Eggs should be fine for a week or 3 after the date. They are the ONE food that I do not follow the date closely. I have used eggs up to a month after the date if it is for a cake or something.
While the float test can help you find the older eggs, I am not sure what it says about their use. The float test tells you how much AIR is in the egg.
If you washed the eggs with the shell on, use them ASAP. Eggs naturally have a waxy coating, one we don't notice. This protects germs, etc from getting into the egg. that is also part of the purpose of that thin membrane that is around the egg.
Why do hard boiled eggs sometimes peel easily and other times put your nails in danger ofthose tiny bits of shell?
The egg has that waxy coating and the inner membrane to keep air out. But there is a tiny amount of air inside the shell between that membrane and the shell. As time goes by, air seeps in through that waxy coating and the inner membrane.
When you peel a brand new egg there is that small area that has a crater, for lack of a better word. It is bigger in the older eggs. This air pocket is what makes the shells come off easier. It gets all around the egg as the egg ages, making it much easier to peel.
We did a test in a college food lab. We boiled 3 pans of eggs and then peeled them. The first one was brand new eggs from the University chickens (we are an ag school, so there truly ARE University chickens!). The next batch was 2 weeks older, the 3rd pan was 4 weeks older (all eggs were delivered to our lab on the day we started the experiment.).

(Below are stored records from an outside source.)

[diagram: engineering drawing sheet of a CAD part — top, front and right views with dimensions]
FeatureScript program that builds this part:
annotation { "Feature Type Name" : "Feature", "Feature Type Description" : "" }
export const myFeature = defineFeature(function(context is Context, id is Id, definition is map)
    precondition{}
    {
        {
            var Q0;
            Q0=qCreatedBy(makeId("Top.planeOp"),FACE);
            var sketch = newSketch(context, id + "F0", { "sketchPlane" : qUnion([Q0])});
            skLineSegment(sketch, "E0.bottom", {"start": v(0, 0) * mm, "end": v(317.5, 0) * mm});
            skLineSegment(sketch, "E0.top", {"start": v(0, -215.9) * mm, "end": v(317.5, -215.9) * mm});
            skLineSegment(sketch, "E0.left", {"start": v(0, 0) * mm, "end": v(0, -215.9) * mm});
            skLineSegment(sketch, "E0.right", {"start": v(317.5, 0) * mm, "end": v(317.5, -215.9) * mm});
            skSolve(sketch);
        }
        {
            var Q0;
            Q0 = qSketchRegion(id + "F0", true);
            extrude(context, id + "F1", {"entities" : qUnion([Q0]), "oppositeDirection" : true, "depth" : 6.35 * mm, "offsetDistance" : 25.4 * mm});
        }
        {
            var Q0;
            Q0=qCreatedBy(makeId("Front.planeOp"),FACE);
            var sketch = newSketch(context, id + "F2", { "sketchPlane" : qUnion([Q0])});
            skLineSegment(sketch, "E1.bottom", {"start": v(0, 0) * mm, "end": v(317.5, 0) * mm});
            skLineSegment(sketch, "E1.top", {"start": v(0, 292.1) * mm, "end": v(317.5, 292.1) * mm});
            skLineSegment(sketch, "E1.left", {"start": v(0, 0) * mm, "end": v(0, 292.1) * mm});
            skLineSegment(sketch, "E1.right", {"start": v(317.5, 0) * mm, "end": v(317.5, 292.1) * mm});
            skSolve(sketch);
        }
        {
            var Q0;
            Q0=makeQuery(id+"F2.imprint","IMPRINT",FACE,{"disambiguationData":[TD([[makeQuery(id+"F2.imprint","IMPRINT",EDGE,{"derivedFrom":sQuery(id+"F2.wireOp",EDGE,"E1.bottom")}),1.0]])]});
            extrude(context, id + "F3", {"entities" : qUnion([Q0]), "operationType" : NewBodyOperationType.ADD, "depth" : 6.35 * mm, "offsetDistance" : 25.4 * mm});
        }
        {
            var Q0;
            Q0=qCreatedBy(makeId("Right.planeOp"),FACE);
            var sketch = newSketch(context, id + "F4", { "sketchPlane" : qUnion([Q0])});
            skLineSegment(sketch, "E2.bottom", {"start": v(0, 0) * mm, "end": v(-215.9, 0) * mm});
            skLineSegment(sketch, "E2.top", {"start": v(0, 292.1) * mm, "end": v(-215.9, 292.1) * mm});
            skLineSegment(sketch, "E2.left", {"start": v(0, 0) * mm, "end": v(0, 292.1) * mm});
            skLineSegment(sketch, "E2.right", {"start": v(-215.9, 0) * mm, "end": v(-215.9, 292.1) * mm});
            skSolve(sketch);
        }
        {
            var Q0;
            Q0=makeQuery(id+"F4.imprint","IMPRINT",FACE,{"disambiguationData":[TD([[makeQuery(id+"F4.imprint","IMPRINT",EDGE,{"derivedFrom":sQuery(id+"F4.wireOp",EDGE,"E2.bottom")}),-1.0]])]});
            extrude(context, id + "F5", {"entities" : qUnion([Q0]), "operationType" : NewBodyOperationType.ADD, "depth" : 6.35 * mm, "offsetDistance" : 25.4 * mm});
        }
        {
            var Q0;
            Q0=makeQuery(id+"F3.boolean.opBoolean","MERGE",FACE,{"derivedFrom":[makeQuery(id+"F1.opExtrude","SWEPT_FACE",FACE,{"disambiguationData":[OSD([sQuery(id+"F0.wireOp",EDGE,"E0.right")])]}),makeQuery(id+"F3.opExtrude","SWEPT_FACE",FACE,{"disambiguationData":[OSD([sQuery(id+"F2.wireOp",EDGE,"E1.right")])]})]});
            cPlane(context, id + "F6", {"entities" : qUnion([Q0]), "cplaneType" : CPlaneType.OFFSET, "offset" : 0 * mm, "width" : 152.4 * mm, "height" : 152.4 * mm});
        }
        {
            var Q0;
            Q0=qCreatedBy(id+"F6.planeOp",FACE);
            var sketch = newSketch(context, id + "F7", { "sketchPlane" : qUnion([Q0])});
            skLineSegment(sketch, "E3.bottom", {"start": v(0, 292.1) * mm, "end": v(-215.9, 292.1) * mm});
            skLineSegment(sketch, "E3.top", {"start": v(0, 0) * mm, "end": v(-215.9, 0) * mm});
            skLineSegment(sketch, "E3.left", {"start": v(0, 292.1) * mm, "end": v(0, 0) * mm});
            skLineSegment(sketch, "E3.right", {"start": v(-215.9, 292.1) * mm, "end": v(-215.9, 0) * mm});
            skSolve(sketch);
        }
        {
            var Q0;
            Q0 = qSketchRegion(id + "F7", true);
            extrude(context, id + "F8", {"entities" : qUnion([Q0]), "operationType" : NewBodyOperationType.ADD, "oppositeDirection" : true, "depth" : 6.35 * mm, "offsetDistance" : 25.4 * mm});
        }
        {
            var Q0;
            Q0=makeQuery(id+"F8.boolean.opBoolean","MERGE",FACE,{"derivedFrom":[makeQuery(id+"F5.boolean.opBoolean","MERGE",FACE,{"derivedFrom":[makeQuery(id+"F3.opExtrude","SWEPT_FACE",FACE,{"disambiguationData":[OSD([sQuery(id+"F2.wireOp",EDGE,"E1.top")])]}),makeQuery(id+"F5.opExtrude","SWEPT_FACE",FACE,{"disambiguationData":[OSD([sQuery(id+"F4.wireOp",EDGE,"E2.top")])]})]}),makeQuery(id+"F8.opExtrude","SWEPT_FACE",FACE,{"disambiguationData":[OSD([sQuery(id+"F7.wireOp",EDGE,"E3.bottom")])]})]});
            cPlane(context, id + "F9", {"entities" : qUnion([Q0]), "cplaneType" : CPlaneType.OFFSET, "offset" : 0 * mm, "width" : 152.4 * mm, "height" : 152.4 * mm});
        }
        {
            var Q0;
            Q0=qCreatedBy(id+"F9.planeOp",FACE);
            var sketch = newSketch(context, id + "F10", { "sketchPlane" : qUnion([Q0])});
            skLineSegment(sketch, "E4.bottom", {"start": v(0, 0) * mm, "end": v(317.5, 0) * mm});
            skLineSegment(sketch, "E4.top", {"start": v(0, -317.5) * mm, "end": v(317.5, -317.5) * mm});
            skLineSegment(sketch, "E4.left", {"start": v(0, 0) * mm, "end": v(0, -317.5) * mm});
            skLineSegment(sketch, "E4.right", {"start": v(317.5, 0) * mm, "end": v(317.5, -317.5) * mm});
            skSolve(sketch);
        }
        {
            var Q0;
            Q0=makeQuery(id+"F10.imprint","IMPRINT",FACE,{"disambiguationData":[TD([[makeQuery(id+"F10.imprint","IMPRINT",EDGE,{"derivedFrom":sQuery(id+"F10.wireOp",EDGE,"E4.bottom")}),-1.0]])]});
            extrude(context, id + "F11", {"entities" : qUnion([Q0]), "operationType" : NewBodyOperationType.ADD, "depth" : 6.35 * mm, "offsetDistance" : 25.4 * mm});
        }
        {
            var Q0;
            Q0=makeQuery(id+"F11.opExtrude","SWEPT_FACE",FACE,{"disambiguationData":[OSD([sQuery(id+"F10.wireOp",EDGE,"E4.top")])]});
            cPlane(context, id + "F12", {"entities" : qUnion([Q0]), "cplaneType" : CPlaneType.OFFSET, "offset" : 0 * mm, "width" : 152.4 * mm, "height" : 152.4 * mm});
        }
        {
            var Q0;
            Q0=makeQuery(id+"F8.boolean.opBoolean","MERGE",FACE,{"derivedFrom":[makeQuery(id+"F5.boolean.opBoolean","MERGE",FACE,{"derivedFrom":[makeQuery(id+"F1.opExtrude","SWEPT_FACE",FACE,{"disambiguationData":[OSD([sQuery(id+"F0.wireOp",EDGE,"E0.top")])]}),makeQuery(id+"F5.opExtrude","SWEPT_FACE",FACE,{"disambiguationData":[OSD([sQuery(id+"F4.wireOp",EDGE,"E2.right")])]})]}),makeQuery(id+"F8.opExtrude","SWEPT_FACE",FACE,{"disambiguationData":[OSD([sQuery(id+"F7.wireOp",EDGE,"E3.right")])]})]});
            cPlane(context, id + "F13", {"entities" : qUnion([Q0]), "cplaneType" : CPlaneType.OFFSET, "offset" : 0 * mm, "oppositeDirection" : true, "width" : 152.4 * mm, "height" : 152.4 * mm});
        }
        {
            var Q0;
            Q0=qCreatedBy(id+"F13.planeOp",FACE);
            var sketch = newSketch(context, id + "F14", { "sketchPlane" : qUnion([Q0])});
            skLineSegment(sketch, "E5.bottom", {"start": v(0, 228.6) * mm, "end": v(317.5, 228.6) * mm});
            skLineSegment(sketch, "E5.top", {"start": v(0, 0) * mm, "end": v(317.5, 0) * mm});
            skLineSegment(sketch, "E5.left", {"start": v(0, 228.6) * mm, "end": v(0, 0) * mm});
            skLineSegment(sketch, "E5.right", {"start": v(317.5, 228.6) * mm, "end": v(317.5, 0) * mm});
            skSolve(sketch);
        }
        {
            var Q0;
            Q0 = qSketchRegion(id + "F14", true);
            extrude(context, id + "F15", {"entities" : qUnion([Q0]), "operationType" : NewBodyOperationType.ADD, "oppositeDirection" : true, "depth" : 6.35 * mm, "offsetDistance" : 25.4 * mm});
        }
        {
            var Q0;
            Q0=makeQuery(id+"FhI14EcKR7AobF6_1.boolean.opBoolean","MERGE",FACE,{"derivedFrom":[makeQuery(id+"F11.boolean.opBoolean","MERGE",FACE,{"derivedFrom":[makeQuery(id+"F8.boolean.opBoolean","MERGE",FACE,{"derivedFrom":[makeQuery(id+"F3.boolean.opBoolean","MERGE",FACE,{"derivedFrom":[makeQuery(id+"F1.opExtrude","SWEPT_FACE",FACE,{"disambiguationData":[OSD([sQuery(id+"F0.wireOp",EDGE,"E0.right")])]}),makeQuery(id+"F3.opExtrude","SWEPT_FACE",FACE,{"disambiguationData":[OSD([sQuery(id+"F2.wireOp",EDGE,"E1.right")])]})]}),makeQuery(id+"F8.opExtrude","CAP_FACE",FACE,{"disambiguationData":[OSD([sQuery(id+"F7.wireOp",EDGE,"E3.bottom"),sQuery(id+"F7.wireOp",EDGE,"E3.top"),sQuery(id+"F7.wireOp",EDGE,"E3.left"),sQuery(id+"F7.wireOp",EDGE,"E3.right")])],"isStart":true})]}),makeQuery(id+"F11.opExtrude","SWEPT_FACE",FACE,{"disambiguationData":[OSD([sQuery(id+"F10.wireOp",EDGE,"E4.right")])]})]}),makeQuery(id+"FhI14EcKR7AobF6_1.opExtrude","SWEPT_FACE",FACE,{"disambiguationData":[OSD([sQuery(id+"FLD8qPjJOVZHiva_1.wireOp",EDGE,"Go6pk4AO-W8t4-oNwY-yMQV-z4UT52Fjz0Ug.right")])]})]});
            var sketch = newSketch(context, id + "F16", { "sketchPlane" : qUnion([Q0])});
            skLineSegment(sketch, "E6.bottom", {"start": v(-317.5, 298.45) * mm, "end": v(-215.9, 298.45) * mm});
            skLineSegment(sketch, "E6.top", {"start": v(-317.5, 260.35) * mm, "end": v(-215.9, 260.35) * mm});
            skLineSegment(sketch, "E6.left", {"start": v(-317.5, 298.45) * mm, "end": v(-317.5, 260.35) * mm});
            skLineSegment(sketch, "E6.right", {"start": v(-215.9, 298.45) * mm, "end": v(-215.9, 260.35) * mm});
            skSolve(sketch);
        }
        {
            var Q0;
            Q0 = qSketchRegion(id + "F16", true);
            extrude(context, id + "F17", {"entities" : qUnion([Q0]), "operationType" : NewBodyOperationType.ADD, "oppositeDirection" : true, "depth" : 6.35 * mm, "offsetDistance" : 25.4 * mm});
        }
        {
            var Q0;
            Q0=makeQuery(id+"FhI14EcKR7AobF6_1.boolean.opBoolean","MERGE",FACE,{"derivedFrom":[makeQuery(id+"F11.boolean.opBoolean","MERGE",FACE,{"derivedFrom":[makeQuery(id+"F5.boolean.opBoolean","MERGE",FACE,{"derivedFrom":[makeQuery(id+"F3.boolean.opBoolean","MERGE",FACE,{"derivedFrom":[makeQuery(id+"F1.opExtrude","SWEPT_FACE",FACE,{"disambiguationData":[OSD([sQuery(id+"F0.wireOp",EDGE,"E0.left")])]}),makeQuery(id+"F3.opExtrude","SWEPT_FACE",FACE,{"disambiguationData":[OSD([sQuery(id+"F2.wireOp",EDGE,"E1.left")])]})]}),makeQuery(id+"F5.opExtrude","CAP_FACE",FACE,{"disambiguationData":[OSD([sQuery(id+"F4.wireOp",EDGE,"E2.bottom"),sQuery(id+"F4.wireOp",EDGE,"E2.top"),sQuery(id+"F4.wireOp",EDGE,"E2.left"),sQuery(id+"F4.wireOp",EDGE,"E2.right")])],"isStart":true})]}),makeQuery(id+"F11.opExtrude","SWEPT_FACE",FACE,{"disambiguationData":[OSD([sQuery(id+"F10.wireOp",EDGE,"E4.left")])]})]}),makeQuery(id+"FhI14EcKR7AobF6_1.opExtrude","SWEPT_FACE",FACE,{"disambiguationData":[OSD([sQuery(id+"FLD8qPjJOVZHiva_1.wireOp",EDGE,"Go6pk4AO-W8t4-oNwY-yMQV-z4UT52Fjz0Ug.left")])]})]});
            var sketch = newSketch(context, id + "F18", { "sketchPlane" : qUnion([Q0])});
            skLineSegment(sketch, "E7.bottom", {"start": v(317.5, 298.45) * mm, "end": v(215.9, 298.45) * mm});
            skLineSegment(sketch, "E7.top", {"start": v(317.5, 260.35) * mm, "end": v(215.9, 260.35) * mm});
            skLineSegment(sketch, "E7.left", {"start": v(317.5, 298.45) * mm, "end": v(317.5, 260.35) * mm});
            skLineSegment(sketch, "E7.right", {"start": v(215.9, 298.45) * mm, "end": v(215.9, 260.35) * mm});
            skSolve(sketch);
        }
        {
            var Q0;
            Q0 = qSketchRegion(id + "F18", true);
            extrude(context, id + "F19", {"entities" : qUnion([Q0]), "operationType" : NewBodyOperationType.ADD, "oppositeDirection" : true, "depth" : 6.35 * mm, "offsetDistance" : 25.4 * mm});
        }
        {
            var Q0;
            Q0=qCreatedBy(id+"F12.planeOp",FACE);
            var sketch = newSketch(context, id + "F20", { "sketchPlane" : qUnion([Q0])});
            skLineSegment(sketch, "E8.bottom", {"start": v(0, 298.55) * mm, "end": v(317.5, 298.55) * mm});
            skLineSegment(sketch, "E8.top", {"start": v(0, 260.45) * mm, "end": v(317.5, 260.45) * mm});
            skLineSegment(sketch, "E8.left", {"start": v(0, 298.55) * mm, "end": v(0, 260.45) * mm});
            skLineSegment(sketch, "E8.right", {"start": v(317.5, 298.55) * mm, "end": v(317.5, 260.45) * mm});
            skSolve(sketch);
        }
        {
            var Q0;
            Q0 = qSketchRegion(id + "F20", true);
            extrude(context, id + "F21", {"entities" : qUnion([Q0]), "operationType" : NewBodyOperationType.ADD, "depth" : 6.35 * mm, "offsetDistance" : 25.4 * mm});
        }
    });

One group used no special stirring, no vinegar, no salt.
One group stirred halfway through the cooking period. One group used 1 tbsp of vinegar, one group used 1 tsp salt.
The ONLY thing that was consistent was how the eggs peeled at each stage. None of the test groups was any different from the control (the group that was just boiled and cooled).
We DID find that if you stir clockwise and then counter clockwise about 3 or 4 times during cooking that the yolks will be in the center rather than pushing the egg white so thin on the sides. It is better to stir early in the game, as the whites are setting up and thickening - this will make it so the yolk can't push to the sides.
A helpful tip for devilled eggs, in my opinion.
I wouldn't worry about the date if you got them from a store you know well.